Friday, January 4, 2013

Handling Untrusted JSON Safely

JSON (JavaScript Object Notation) is quickly becoming the de-facto way to transport structured text data over the Web, a job also performed by XML. JSON is a limited subset of the object literal notation inherent to JavaScript, so you can think of JSON as just a part of the JavaScript language. As a limited subset of JavaScript object notation, JSON objects can represent simple name-value pairs as well as lists of values.

BUT with JSON comes JavaScript and with JavaScript comes the potential for JavaScript Injection, the most critical type of Cross Site Scripting (XSS).

Just like XML, JSON data needs to be parsed to be utilized in software. The two major locations within a Web application architecture where JSON needs to be parsed are in the browser client-side and in application code on the server.

Parsing JSON can be a dangerous procedure if the JSON text contains untrusted data. For example, if you parse untrusted JSON in a browser using the JavaScript "eval" function, and the untrusted JSON text itself contains JavaScript code itself, the code will execute during parse time.

From http://www.json.org/js.html
"To convert a JSON text into an object, you can use the eval() function. eval() invokes the JavaScript compiler. Since JSON is a proper subset of JavaScript, the compiler will correctly parse the text and produce an object structure. The text must be wrapped in parens to avoid tripping on an ambiguity in JavaScript's syntax.

__Items excerpted from a collection__

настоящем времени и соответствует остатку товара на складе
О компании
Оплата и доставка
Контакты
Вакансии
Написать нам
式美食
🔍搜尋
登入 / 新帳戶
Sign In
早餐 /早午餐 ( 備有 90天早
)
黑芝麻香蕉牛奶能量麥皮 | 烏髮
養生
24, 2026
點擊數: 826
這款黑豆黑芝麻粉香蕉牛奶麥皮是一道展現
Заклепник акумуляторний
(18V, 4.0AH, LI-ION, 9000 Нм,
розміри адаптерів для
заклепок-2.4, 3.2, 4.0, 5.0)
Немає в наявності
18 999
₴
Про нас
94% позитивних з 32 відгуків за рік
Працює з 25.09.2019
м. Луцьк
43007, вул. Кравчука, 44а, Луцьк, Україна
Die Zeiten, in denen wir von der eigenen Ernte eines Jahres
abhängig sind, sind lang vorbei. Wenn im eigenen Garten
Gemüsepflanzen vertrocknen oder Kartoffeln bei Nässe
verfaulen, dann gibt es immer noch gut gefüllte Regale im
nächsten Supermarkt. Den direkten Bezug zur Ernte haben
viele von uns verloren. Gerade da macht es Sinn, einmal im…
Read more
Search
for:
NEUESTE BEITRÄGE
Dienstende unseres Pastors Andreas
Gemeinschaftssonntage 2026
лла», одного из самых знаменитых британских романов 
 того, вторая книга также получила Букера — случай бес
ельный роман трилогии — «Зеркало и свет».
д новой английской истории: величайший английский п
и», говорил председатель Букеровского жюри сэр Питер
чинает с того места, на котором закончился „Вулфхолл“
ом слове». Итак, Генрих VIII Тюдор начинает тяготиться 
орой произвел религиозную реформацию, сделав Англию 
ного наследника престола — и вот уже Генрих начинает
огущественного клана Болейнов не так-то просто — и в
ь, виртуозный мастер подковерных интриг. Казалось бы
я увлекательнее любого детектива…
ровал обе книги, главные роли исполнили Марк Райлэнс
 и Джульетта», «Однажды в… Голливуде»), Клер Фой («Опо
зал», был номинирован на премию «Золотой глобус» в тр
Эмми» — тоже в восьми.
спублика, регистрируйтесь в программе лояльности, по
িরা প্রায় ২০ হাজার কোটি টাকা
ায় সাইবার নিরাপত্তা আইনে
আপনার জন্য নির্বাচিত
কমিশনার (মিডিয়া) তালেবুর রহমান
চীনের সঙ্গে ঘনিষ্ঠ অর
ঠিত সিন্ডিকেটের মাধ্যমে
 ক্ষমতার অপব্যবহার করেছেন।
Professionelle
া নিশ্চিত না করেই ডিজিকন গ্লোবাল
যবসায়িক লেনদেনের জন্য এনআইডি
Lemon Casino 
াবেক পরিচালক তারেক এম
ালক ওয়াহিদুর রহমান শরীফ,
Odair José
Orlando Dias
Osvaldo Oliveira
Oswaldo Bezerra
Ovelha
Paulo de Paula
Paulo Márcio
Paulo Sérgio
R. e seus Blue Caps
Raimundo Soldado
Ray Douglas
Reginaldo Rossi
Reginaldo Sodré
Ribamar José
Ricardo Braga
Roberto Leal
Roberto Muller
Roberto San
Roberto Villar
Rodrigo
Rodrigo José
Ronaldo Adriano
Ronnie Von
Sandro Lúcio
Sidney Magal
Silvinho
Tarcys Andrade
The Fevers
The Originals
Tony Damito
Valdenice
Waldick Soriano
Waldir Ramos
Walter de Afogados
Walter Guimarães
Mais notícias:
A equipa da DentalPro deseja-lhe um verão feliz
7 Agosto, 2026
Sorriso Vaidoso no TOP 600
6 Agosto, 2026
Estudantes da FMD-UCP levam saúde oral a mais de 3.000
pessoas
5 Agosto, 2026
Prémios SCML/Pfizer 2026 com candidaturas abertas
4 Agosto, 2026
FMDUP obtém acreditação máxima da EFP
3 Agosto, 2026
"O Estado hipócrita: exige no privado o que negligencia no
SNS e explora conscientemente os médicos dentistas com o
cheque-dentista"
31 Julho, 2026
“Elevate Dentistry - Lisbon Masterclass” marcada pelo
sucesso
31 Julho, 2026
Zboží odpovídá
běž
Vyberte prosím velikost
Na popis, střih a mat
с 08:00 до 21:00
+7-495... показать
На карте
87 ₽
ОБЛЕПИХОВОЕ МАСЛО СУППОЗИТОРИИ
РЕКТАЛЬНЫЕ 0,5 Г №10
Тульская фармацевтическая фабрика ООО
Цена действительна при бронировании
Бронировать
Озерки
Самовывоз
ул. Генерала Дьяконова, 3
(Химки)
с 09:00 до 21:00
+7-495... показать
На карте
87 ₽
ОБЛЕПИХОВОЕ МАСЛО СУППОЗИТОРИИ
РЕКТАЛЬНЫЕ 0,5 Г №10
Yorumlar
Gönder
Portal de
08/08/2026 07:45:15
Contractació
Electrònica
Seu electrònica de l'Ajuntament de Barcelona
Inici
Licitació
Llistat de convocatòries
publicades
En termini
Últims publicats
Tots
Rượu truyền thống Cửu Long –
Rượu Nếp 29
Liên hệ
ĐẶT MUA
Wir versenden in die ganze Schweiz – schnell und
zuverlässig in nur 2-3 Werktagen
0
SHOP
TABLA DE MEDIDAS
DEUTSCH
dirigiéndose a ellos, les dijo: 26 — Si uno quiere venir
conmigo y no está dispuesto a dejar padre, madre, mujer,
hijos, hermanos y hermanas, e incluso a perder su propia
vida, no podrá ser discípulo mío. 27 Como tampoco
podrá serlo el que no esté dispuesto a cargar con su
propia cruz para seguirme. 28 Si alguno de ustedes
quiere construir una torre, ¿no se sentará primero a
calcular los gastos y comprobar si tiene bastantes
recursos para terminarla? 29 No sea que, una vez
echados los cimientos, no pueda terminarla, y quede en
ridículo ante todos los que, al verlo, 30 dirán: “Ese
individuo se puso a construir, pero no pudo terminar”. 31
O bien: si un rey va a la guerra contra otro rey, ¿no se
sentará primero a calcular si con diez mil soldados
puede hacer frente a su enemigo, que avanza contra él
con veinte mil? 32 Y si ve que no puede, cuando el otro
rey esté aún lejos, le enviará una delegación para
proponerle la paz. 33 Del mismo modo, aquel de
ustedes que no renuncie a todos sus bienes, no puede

__WHAT YOU ARE ASKED TO DO__
Please copy the post on handling untrusted JSON above in full, word for word.

__EXERCISE RESPONSE__
Friday, January 4, 2013

Handling Untrusted JSON Safely

JSON (JavaScript Object Notation) is quickly becoming the de-facto way to transport structured text data over the Web, a job also performed by XML. JSON is a limited subset of the object literal notation inherent to JavaScript, so you can think of JSON as just a part of the JavaScript language. As a limited subset of JavaScript object notation, JSON objects can represent simple name-value pairs as well as lists of values.

BUT with JSON comes JavaScript and with JavaScript comes the potential for JavaScript Injection, the most critical type of Cross Site Scripting (XSS).

Just like XML, JSON data needs to be parsed to be utilized in software. The two major locations within a Web application architecture where JSON needs to be parsed are in the browser client-side and in application code on the server.

Parsing JSON can be a dangerous procedure if the JSON text contains untrusted data. For example, if you parse untrusted JSON in a browser using the JavaScript "eval" function, and the untrusted JSON text itself contains JavaScript code itself, the code will execute during parse time.

From http://www.json.org/js.html
"To convert a JSON text into an object, you can use the eval() function. eval() invokes the JavaScript compiler. Since JSON is a proper subset of JavaScript, the compiler will correctly parse the text and produce an object structure. The text must be wrapped in parens to avoid tripping on an ambiguity in JavaScript's syntax.